“O algoritmo trabalha com padrões gerais e não reconhece limites individuais”, afirma o médico Gabriel Almeida
A popularização de ferramentas de inteligência artificial tem
levado cada vez mais pessoas a utilizarem chatbots e aplicativos como
substitutos de nutricionistas e médicos em processos de emagrecimento. Nas
redes sociais, usuários relatam seguir dietas, rotinas de exercícios e
protocolos de jejum criados por algoritmos, muitas vezes sem qualquer avaliação
clínica prévia ou acompanhamento profissional. O fenômeno acompanha o avanço da
IA no cotidiano e levanta preocupações na área da saúde.
Relatos compartilhados em plataformas como TikTok, Instagram e
fóruns online mostram pessoas utilizando sistemas de IA para montar cardápios
com déficit calórico extremo, definir períodos prolongados de jejum e
estruturar treinos intensos, baseados apenas em comandos genéricos. Estudos
recentes sobre comportamento digital indicam que esse tipo de uso tem crescido,
especialmente entre jovens, impulsionado pela promessa de soluções rápidas,
personalizadas e de baixo custo para emagrecer.

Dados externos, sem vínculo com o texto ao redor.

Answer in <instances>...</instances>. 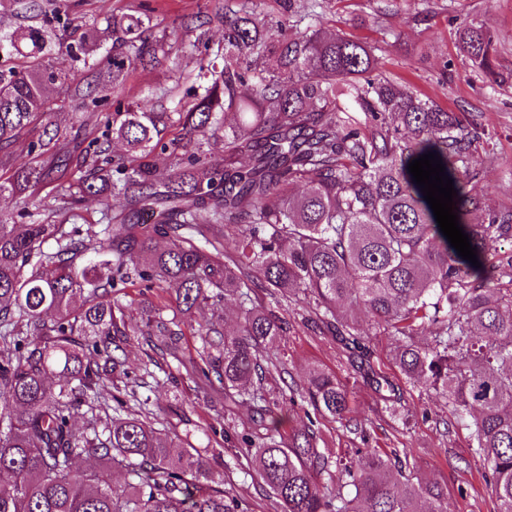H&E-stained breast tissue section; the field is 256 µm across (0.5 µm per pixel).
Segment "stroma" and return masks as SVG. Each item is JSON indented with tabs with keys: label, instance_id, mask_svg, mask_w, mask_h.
Segmentation results:
<instances>
[{
	"label": "stroma",
	"instance_id": "35a3bbf8",
	"mask_svg": "<svg viewBox=\"0 0 512 512\" xmlns=\"http://www.w3.org/2000/svg\"><path fill=\"white\" fill-rule=\"evenodd\" d=\"M469 23L490 31L496 44L494 65L504 80L494 83L460 52L457 28ZM321 29H340L377 46L383 69L395 79L413 83L424 95L451 112L462 113L479 139L478 185L487 209L512 207V0H332L319 10ZM191 72L193 60L182 53L159 63L130 70L124 86H104L110 102L137 98L157 101L171 86L175 70ZM289 323L278 351L286 362L284 384L275 397L302 385L310 367L336 374L349 393L345 422L318 418V446L328 458L350 448H382L406 458L416 476L438 481L448 490L452 512H494L485 469L473 458L468 433L447 427L448 408L431 392L403 385L401 401L414 418L403 425L390 408L393 398L376 391L362 370L347 360L334 336L307 326L305 304L282 302L278 309ZM200 345L186 336L179 357L153 349L143 336L125 345L127 377L103 390L104 408L114 399L135 407L147 399L158 426L191 433L209 467L224 477V492L248 512H279L275 499L236 454L234 436L251 430L253 409L245 400L214 401L189 379L181 366Z\"/></svg>",
	"mask_w": 512,
	"mask_h": 512
}]
</instances>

Para o médico Gabriel Almeida (CRM-SP 180956 | RQE 121513),
especialista em emagrecimento e saúde metabólica, o principal risco está na
falsa sensação de personalização oferecida pela tecnologia. Segundo ele,
algoritmos operam a partir de padrões estatísticos e não conseguem avaliar condições
individuais. “O algoritmo trabalha com dados gerais. Ele não reconhece
histórico de transtornos alimentares, doenças hormonais, uso de medicamentos ou
sinais de desnutrição”, explica.
O médico ressalta que sistemas automatizados também não identificam
quando o corpo começa a dar sinais de alerta. “A inteligência artificial não
percebe quando o organismo está entrando em colapso. Ela não avalia exames, não
acompanha sintomas e não ajusta condutas diante de efeitos adversos”, afirma.
Outro ponto de preocupação é o reforço de comportamentos extremos.

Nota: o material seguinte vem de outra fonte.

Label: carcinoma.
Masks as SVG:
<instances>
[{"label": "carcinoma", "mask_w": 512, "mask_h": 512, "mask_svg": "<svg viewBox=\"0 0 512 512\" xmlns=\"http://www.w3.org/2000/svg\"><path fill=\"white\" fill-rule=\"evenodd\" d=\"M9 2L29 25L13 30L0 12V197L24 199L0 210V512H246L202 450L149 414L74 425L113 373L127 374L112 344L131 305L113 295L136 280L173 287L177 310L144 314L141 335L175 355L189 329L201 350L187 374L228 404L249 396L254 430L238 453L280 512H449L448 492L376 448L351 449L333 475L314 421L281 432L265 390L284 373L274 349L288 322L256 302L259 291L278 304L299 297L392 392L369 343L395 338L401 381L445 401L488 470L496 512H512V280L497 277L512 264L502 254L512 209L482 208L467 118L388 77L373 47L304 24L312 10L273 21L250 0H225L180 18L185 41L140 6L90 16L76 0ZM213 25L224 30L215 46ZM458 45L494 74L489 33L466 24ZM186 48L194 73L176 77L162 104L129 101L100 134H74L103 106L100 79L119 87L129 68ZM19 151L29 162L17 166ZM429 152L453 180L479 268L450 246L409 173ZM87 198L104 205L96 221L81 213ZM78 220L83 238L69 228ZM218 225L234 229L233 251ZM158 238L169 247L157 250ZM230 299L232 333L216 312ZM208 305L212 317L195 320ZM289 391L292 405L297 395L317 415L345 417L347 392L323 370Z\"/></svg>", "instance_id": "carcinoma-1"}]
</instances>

Especialistas em saúde têm observado que dietas muito restritivas, jejuns
prolongados sem indicação clínica e treinos extenuantes podem ser facilmente
sugeridos por algoritmos quando o usuário busca resultados rápidos. “Transferir
decisões sobre o próprio corpo para um sistema sem responsabilidade clínica
transforma o emagrecimento em um experimento automatizado, sem rede de
proteção”, diz Gabriel Almeida.
Do ponto de vista médico, essas práticas não promovem
emagrecimento sustentável e aumentam o risco de desidratação, desequilíbrios
hormonais, perda de massa muscular, alterações cardíacas e agravamento de
transtornos alimentares, especialmente em pessoas mais jovens ou vulneráveis. O
especialista alerta que o impacto nem sempre é imediato. “O corpo até pode
responder no curto prazo, mas o custo aparece depois, muitas vezes de forma
silenciosa”, afirma.
Para Gabriel Almeida, a inteligência artificial pode ter papel
complementar na organização de informações gerais, mas não deve substituir o
acompanhamento profissional. “Quando se trata de saúde, não existe atalho
seguro. Emagrecimento é um processo clínico, individual e gradual. Nenhum
algoritmo consegue substituir isso”, conclui.